**Exercise description:** If a line in the data below contains the word "sich", copy it out.

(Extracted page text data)
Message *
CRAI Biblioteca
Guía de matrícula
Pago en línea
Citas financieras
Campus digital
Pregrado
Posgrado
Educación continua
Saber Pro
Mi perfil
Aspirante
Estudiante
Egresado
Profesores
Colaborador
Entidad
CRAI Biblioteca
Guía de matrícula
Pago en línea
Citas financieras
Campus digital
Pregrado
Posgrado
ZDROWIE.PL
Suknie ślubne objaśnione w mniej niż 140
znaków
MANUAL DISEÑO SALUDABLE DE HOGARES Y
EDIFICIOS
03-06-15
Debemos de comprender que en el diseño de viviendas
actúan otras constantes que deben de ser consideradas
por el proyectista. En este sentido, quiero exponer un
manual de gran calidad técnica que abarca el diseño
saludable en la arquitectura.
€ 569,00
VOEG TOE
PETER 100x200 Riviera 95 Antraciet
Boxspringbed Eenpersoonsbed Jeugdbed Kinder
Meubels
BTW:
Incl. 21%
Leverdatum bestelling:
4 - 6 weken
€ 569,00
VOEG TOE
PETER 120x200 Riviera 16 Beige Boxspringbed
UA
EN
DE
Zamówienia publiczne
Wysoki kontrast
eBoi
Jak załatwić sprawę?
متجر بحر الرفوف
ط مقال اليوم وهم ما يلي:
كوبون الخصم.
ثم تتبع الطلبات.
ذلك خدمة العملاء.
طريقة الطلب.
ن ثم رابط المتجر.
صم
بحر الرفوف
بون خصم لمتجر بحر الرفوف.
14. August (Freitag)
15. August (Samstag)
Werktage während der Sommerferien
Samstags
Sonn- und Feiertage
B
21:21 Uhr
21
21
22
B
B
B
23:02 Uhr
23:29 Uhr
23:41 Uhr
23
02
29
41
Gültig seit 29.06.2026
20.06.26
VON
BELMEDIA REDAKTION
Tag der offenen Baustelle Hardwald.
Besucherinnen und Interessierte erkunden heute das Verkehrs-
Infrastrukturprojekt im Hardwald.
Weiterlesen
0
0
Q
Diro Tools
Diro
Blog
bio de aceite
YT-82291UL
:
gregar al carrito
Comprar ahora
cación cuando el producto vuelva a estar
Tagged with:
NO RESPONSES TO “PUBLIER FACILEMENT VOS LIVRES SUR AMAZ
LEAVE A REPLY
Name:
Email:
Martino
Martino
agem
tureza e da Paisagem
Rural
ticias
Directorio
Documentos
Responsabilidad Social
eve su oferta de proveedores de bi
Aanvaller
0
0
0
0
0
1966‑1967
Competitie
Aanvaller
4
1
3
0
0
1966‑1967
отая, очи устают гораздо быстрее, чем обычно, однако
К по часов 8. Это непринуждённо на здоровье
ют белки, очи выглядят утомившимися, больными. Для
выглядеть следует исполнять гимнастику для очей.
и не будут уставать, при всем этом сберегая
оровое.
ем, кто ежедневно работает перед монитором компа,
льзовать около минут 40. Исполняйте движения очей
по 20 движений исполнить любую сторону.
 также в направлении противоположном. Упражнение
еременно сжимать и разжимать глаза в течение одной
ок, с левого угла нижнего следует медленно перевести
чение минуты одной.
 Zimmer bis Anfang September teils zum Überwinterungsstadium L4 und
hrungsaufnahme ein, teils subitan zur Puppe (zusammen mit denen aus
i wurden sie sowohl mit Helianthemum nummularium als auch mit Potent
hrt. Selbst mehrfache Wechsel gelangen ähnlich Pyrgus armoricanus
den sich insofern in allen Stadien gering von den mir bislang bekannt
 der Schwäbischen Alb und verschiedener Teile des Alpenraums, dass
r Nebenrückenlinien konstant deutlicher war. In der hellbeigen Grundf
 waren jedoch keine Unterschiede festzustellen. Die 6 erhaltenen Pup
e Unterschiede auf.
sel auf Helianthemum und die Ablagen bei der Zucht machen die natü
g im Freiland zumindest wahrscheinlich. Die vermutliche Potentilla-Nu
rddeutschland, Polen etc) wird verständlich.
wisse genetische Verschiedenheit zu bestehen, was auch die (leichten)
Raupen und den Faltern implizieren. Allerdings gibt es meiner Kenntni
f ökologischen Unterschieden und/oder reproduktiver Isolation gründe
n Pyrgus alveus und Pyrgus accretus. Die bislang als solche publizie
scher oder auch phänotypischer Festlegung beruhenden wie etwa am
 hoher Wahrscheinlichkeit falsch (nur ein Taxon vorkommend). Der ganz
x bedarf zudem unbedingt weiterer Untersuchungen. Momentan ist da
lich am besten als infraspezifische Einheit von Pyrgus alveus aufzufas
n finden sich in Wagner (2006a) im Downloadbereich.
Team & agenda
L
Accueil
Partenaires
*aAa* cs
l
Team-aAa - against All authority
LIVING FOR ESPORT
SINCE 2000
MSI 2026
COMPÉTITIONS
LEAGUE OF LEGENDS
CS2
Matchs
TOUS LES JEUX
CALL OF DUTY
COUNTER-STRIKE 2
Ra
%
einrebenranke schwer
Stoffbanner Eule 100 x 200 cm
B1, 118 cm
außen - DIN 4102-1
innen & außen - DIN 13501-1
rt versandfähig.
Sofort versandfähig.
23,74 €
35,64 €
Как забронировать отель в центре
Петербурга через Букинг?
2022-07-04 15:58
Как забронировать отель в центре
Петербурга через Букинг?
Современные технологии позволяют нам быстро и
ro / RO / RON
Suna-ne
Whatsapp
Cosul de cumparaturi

**Output for this task:**
den sich insofern in allen Stadien gering von den mir bislang bekannt
n finden sich in Wagner (2006a) im Downloadbereich.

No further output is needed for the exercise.